Metro repeatedly denied requests for the records, despite extensive efforts by the newspaper to resolve the issue outside a courtroom. However, two hours after the 30-page lawsuit was filed in Clark County District Court, the agency agreed to release related 911 calls, radio traffic and “certain portions” of body camera footage at no charge.
In addition to those records, the newspaper is seeking incident reports and witness and officer statements related to the blaze, which broke out early Dec. 21 inside a rundown apartment building in downtown Las Vegas.
Metro has opened a criminal investigation into the city’s deadliest residential fire, which killed six people, injured 13 more and left nearly 50 people without a home.
The lawsuit came after several detailed email exchanges between attorneys for both parties regarding Metro’s failure to comply with the Nevada Public Records Act.
Reasons for denial
In its refusals, Metro cited an “open investigation” and a “balancing test” established by a 1990 state Supreme Court decision — now a common method of blocking public access to government records. Donrey of Nevada v. Bradshaw allowed governments to withhold records not deemed confidential if officials decide secrecy is in the best interest of the public.
The newspaper’s lawsuit also came a day after Clark County Sheriff Joe Lombardo’s annual State of Metro address. The majority of media outlets in the Las Vegas Valley, including the Review-Journal, were not invited to the event.
During his roughly hourlong address, which was livestreamed by KLAS-TV, Channel 8, on its website, Lombardo characterized the volume of public records requests submitted to Metro as a “challenge” that his agency has “to deal with.”

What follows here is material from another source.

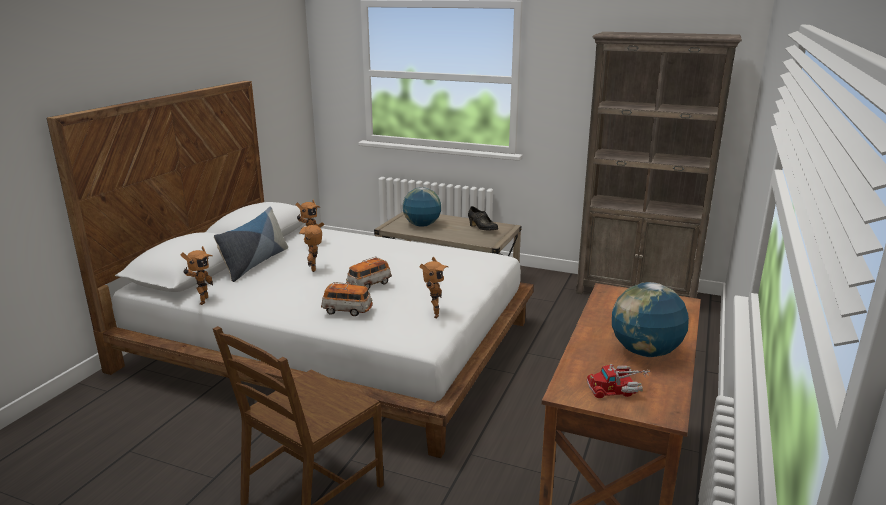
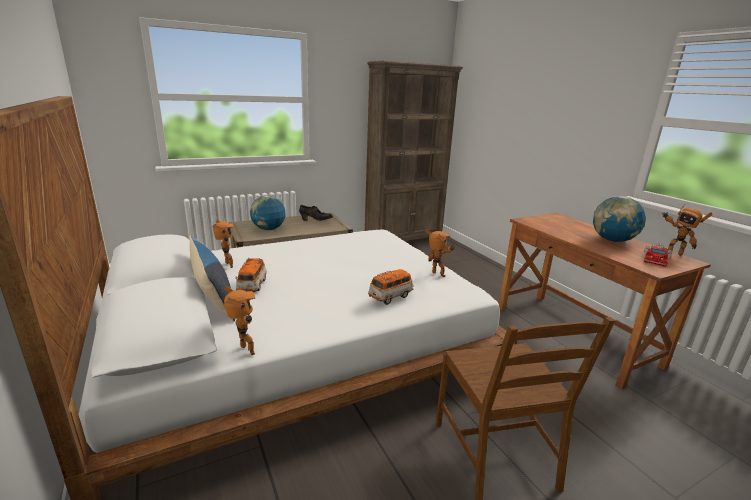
camera: 50 degrees left, 0 degrees up
toy robot [299,222,324,272] -> toy robot moved to [663,204,712,255]
toy car [346,256,392,290] -> toy car moved to [235,258,267,292]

“I can only imagine it’s going to get worse, and it’s almost getting to where a huge amount of our resources is not helping what our mission is,” he said. “It’s just for that zest for information for people to have it, and ability for them to sue us in the justice system for our failure to act. That’s one of the challenges we have to deal with.”
A similar request for Las Vegas Fire Department 911 calls and radio traffic was granted by city officials.
Other city records previously obtained by the newspaper regarding the Alpine fire, for example, also revealed that the building had not been inspected by the Las Vegas Fire Department for nearly three years. This week, city officials vowed to implement a proactive fire inspection and enforcement plan for residential hotels and motels.
“If Las Vegas police simply complied with state law, the department would have significantly more resources for policing,” Review-Journal Executive Editor Glenn Cook said Thursday. “Instead, Metro dedicates personnel to fighting transparency and spends hundreds of thousands of taxpayer dollars on outside attorneys despite loss after loss in court.”
The Review-Journal previously sued Metro for records related to sex trafficking and the Oct. 1, 2017, mass shooting, gaining court-ordered access to public information in each case.
“How and why the Alpine fire happened and how law enforcement responded are matters of public concern, and the public has the right to know all the facts. It’s unfortunate that Metro is so resistant to transparency and litigation had to be filed to vindicate the people’s right to know,” said Maggie McLetchie, the Review-Journal’s attorney.